When Bob Wilson was an undergraduate student studying condensed matter physics at the University of London, the UK native was nonetheless drawn to the United States by a long-held fascination with high-energy physics.
Fast forward more than 30 years, and Wilson now has an active research group and teaches physics at Colorado State University. And starting Jan. 1, he will step into the role of spokesperson for the largest planned high-energy physics experiment in the United States.
Wilson was elected to the position of co-spokesperson for the Long-Baseline Neutrino Experiment in November. He will replace outgoing spokesperson Bob Svoboda of UC Davis and will join Brookhaven National Laboratory’s Milind Diwan in leading the LBNE collaboration.
“It’s an exciting time,” he said. “Although I don’t start officially until the beginning of the year, my calendar is already a lot fuller. My responsibilities include ensuring that as the project technology develops, it does so in way that keeps the science goals of the collaboration front and center.”
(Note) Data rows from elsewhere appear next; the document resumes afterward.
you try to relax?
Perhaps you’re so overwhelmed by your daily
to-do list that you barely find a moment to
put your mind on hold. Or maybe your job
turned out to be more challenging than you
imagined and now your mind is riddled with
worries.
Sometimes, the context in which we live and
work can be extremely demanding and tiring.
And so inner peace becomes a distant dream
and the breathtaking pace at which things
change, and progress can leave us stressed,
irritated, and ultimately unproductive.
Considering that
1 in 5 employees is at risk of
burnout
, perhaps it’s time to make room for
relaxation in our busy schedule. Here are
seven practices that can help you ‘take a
In many ways, Wilson’s involvement with LBNE is just the next step in a decades-long journey of fascination with the fundamental nature of the universe. Ultimately, he decided to attend graduate school in the United States, at Purdue University. He has worked on numerous projects at the Stanford Linear Accelerator Center and currently works on the T2K long-baseline neutrino experiment in Japan.
Why do neutrinos fascinate him? Well, they didn’t always, he said. When he was an undergraduate, neutrino physics was “the boring part of the textbook to me.” But the past 20 years, he said, has seen that notion turned upside down. Neutrinos may now even hold the key to explaining why the universe is primarily made of matter, instead of equal parts matter and antimatter.
With LBNE, Wilson hopes scientists will see even more mysteries opened up.
“Neutrinos have proven to be chock-full of surprises, and I’m hoping they’ve got a few more up their sleeve,” he said. “The only way to find out is with a large-scale experiment like LBNE.”
On Monday, the U.S. Department of Energy granted CD-1 approval to LBNE’s first phase, which will see a beamline built at Fermilab and a far detector constructed near Sanford Lab in Lead, S.D. This approval, Wilson said, will help the collaboration recruit more international partners to advance the project’s long-term science goals.
With Wilson’s election, Svoboda’s time as spokesperson is nearing an end. Svoboda and Diwan were elected in 2010 as LBNE’s first co-spokespersons, and Svoboda has worked on neutrino experiments like LBNE for more than 25 years. The collaboration, Diwan said, is grateful for his efforts.
“It has been a rewarding experience for me to work with Bob Svoboda, who has been tireless in promoting the scientific program for LBNE and in organizing the collaboration,” Diwan said.